When the doctors showed me an X-ray of my brain, they pointed to a black hole on the upper left side and told me that all memory from that spot was dead. I thought to myself that I hoped that's where I kept 'The Orange Blossom Special.'

To join Bob Wills and the Texas Playboys was like throwing a baseball around in your front yard and somebody coming over and signing you to play for the New York Yankees.

Texas was home. We went to Anchorage to get rich in 1959. Someone told us, 'If you drive a nail, you could make $100 a day in construction work.' We were hungry, and we stayed there for a year and a half. But I never did plan to stay there - the same with Nashville. I was gonna go up there and work, but Texas was home.

I go stay a week in these little towns that don't have an art outlet and... go to the schools and play some of the old Texas music, sort of 'go through the Texas country roots' is what they call it.

When I'd hear something that sounded like I could follow it - most of those big band jazz tunes are blues anyway - I would hum it and play with the fiddle while I was humming.

I tell my audiences today that I served 10 years in Nashville! That's a joke, of course; I was grateful for the work.
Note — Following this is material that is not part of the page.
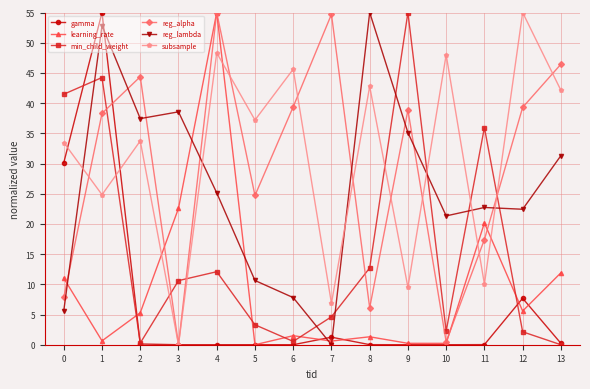

What is the maximum value shown in the chart?

55.0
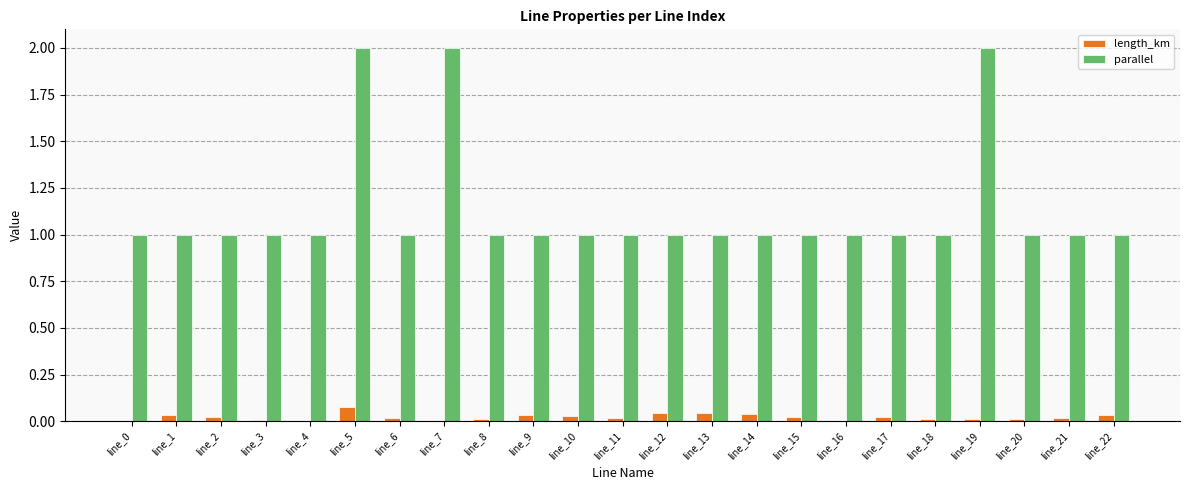

What are all the series names shown in the legend?

length_km, parallel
Bob Ferguson, who produced Connie Smith, Porter Wagoner and Dolly Parton, started calling me in.

When I get asked for advice for a young person starting in the music business, I tell them, 'Play every chance you get, and be real lucky.'

I was never very good at picking cotton, and then I only made fifty cents or $1 a day. People would work for $1 a day during the Depression. So we would get $2 for playing music and just having fun. I think that as a result of that it was not just the money, but we enjoyed doing it.

I grew up listening to the Light Crust Doughboys on WBAP.